Former Sun columnist Mike Littwin, according to sources, infuriated Marimow by writing a union memo critical of management. Littwin came to Marimow’s office and told him, “Bill, it isn’t personal.” Marimow opened a copy of The Godfather and pointed out the passage where Michael Corleone says, “Don’t let anybody kid you. It’s all personal.” Littwin was transferred soon thereafter; he filed a grievance and won a settlement, sources say.

Marimow’s highest-profile critic is Lippman’s husband, David Simon, a former Sun reporter and creator of the HBO series The Wire. Simon dedicated a season of The Wire to depicting a Baltimore Sun crassly obsessed with squeezing savings and winning Pulitzers, and named one of the show’s most unsavory police officers Lt. Marimow.

This is a characterization that Marimow and others who have worked with him have vociferously denied.

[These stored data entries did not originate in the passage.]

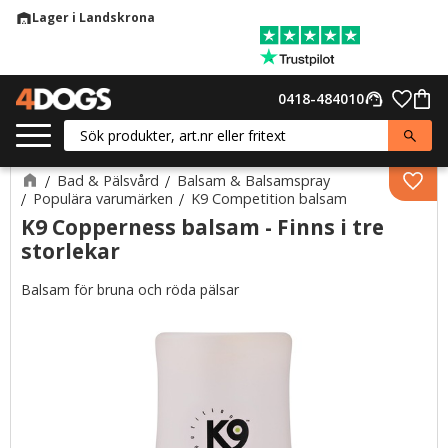
Lager i Landskrona
warehouse
Meny
Favor
0418-484010
support_agent
Kund
Bad & Pälsvård
Balsam & Balsamspray
Lägg 
Populära varumärken
K9 Competition balsam
K9 Copperness balsam - Finns i tre
storlekar
Balsam för bruna och röda pälsar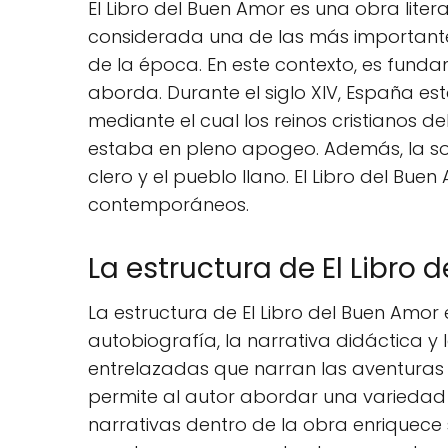
El Libro del Buen Amor es una obra litera
considerada una de las más importantes 
de la época. En este contexto, es funda
aborda. Durante el siglo XIV, España est
mediante el cual los reinos cristianos d
estaba en pleno apogeo. Además, la soc
clero y el pueblo llano. El Libro del Bu
contemporáneos.
La estructura de El Libro 
La estructura de El Libro del Buen Amor
autobiografía, la narrativa didáctica y l
entrelazadas que narran las aventuras a
permite al autor abordar una variedad d
narrativas dentro de la obra enriquece s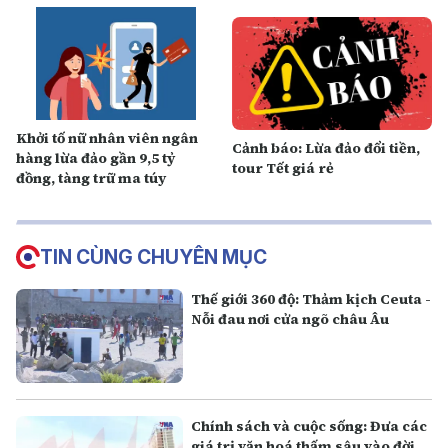
Khởi tố nữ nhân viên ngân
Cảnh báo: Lừa đảo đổi tiền,
hàng lừa đảo gần 9,5 tỷ
tour Tết giá rẻ
đồng, tàng trữ ma túy
TIN CÙNG CHUYÊN MỤC
Thế giới 360 độ: Thảm kịch Ceuta -
Nỗi đau nơi cửa ngõ châu Âu
Chính sách và cuộc sống: Đưa các
giá trị văn hoá thấm sâu vào đời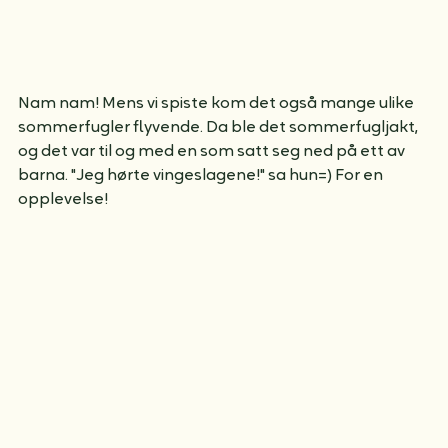
Nam nam! Mens vi spiste kom det også mange ulike 
sommerfugler flyvende. Da ble det sommerfugljakt, 
og det var til og med en som satt seg ned på ett av 
barna. "Jeg hørte vingeslagene!" sa hun=) For en 
opplevelse!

Marimow is known as an old-school reporter who relishes hard-hitting and attention-grabbing investigative journalism. Yet, as an editor, he has never had the luxury of presiding over a profitable newsroom — the sort of Inquirer newsroom that nurtured him, where he wrote his Pulitzer-winning stories on police abuse of civilians. 

After he returned to the Inquirer last year, a controversial “newsroom merger” with the Daily News, introduced under previous management, was halted. Marimow reportedly protested a similar proposal at the Sun, when the Tribune Company had pushed its various papers to share stories.

Marimow wouldn’t comment for this story. But whatever his motives, they may be irrelevant if Interstate’s owners make good on their pledge to put the Inquirer on the block once again. As to what Philly’s dailies would be worth in 2013 — and whether anyone is even willing to not just buy them but actually invest in their survival — that’s another story.